-- THE INPUT --
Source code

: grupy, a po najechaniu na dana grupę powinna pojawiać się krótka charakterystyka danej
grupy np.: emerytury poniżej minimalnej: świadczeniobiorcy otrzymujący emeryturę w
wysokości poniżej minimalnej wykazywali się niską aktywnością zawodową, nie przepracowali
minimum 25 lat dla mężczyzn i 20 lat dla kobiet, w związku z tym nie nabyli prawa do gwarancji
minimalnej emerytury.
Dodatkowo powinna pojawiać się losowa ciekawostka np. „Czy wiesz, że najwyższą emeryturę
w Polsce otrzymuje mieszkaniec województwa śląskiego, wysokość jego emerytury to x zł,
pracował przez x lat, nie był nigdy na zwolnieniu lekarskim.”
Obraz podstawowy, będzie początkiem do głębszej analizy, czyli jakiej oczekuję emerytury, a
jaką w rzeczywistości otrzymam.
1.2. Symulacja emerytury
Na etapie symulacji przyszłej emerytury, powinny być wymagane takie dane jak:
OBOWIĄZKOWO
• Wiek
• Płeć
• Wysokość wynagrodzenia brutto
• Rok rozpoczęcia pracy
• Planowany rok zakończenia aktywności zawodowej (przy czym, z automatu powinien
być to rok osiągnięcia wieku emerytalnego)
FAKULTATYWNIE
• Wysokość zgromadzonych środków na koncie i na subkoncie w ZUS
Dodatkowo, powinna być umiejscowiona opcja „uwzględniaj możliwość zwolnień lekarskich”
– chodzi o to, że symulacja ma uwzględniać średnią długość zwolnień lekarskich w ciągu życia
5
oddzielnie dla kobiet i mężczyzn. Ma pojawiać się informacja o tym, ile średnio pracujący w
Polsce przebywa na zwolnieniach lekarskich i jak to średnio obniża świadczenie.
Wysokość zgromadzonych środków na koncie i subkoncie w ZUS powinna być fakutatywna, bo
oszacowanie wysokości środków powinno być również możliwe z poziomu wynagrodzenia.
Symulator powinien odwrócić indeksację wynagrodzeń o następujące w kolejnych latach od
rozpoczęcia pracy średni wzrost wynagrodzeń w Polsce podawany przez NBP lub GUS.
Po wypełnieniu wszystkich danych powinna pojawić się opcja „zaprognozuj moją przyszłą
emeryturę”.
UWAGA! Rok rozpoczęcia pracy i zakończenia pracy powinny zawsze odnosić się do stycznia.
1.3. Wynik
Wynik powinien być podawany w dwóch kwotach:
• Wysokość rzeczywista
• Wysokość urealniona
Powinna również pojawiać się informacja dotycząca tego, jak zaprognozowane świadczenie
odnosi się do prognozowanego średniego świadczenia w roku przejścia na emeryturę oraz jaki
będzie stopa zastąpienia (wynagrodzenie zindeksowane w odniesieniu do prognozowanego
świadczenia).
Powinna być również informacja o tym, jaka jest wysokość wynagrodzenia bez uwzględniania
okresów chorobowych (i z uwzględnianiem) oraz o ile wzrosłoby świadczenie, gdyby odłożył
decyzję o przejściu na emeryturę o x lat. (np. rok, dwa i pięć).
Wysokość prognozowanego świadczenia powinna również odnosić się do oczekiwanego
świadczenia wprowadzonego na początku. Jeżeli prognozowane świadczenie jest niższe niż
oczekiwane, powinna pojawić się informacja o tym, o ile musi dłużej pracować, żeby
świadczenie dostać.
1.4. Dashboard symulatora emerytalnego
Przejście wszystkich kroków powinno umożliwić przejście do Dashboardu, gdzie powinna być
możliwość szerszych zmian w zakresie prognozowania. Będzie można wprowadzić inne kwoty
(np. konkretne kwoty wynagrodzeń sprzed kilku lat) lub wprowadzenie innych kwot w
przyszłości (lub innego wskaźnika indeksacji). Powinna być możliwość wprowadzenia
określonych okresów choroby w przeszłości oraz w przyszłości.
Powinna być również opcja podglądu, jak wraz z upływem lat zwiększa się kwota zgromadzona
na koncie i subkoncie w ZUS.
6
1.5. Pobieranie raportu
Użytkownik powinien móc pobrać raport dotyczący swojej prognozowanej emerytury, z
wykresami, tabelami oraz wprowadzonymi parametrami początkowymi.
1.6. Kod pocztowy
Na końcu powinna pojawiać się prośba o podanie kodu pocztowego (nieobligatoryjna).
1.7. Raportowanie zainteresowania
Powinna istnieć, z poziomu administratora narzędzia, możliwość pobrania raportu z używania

-- ASSIGNED TASK --
Give every line of the records above as a Markdown table with the columns Row and Line, numbering the rows in order and leaving out blank lines.

-- ANSWER TO THIS TASK --
| Row | Line |
|---|---|
| 1 | Source code |
| 2 | : grupy, a po najechaniu na dana grupę powinna pojawiać się krótka charakterystyka danej |
| 3 | grupy np.: emerytury poniżej minimalnej: świadczeniobiorcy otrzymujący emeryturę w |
| 4 | wysokości poniżej minimalnej wykazywali się niską aktywnością zawodową, nie przepracowali |
| 5 | minimum 25 lat dla mężczyzn i 20 lat dla kobiet, w związku z tym nie nabyli prawa do gwarancji |
| 6 | minimalnej emerytury. |
| 7 | Dodatkowo powinna pojawiać się losowa ciekawostka np. „Czy wiesz, że najwyższą emeryturę |
| 8 | w Polsce otrzymuje mieszkaniec województwa śląskiego, wysokość jego emerytury to x zł, |
| 9 | pracował przez x lat, nie był nigdy na zwolnieniu lekarskim.” |
| 10 | Obraz podstawowy, będzie początkiem do głębszej analizy, czyli jakiej oczekuję emerytury, a |
| 11 | jaką w rzeczywistości otrzymam. |
| 12 | 1.2. Symulacja emerytury |
| 13 | Na etapie symulacji przyszłej emerytury, powinny być wymagane takie dane jak: |
| 14 | OBOWIĄZKOWO |
| 15 | • Wiek |
| 16 | • Płeć |
| 17 | • Wysokość wynagrodzenia brutto |
| 18 | • Rok rozpoczęcia pracy |
| 19 | • Planowany rok zakończenia aktywności zawodowej (przy czym, z automatu powinien |
| 20 | być to rok osiągnięcia wieku emerytalnego) |
| 21 | FAKULTATYWNIE |
| 22 | • Wysokość zgromadzonych środków na koncie i na subkoncie w ZUS |
| 23 | Dodatkowo, powinna być umiejscowiona opcja „uwzględniaj możliwość zwolnień lekarskich” |
| 24 | – chodzi o to, że symulacja ma uwzględniać średnią długość zwolnień lekarskich w ciągu życia |
| 25 | 5 |
| 26 | oddzielnie dla kobiet i mężczyzn. Ma pojawiać się informacja o tym, ile średnio pracujący w |
| 27 | Polsce przebywa na zwolnieniach lekarskich i jak to średnio obniża świadczenie. |
| 28 | Wysokość zgromadzonych środków na koncie i subkoncie w ZUS powinna być fakutatywna, bo |
| 29 | oszacowanie wysokości środków powinno być również możliwe z poziomu wynagrodzenia. |
| 30 | Symulator powinien odwrócić indeksację wynagrodzeń o następujące w kolejnych latach od |
| 31 | rozpoczęcia pracy średni wzrost wynagrodzeń w Polsce podawany przez NBP lub GUS. |
| 32 | Po wypełnieniu wszystkich danych powinna pojawić się opcja „zaprognozuj moją przyszłą |
| 33 | emeryturę”. |
| 34 | UWAGA! Rok rozpoczęcia pracy i zakończenia pracy powinny zawsze odnosić się do stycznia. |
| 35 | 1.3. Wynik |
| 36 | Wynik powinien być podawany w dwóch kwotach: |
| 37 | • Wysokość rzeczywista |
| 38 | • Wysokość urealniona |
| 39 | Powinna również pojawiać się informacja dotycząca tego, jak zaprognozowane świadczenie |
| 40 | odnosi się do prognozowanego średniego świadczenia w roku przejścia na emeryturę oraz jaki |
| 41 | będzie stopa zastąpienia (wynagrodzenie zindeksowane w odniesieniu do prognozowanego |
| 42 | świadczenia). |
| 43 | Powinna być również informacja o tym, jaka jest wysokość wynagrodzenia bez uwzględniania |
| 44 | okresów chorobowych (i z uwzględnianiem) oraz o ile wzrosłoby świadczenie, gdyby odłożył |
| 45 | decyzję o przejściu na emeryturę o x lat. (np. rok, dwa i pięć). |
| 46 | Wysokość prognozowanego świadczenia powinna również odnosić się do oczekiwanego |
| 47 | świadczenia wprowadzonego na początku. Jeżeli prognozowane świadczenie jest niższe niż |
| 48 | oczekiwane, powinna pojawić się informacja o tym, o ile musi dłużej pracować, żeby |
| 49 | świadczenie dostać. |
| 50 | 1.4. Dashboard symulatora emerytalnego |
| 51 | Przejście wszystkich kroków powinno umożliwić przejście do Dashboardu, gdzie powinna być |
| 52 | możliwość szerszych zmian w zakresie prognozowania. Będzie można wprowadzić inne kwoty |
| 53 | (np. konkretne kwoty wynagrodzeń sprzed kilku lat) lub wprowadzenie innych kwot w |
| 54 | przyszłości (lub innego wskaźnika indeksacji). Powinna być możliwość wprowadzenia |
| 55 | określonych okresów choroby w przeszłości oraz w przyszłości. |
| 56 | Powinna być również opcja podglądu, jak wraz z upływem lat zwiększa się kwota zgromadzona |
| 57 | na koncie i subkoncie w ZUS. |
| 58 | 6 |
| 59 | 1.5. Pobieranie raportu |
| 60 | Użytkownik powinien móc pobrać raport dotyczący swojej prognozowanej emerytury, z |
| 61 | wykresami, tabelami oraz wprowadzonymi parametrami początkowymi. |
| 62 | 1.6. Kod pocztowy |
| 63 | Na końcu powinna pojawiać się prośba o podanie kodu pocztowego (nieobligatoryjna). |
| 64 | 1.7. Raportowanie zainteresowania |
| 65 | Powinna istnieć, z poziomu administratora narzędzia, możliwość pobrania raportu z używania |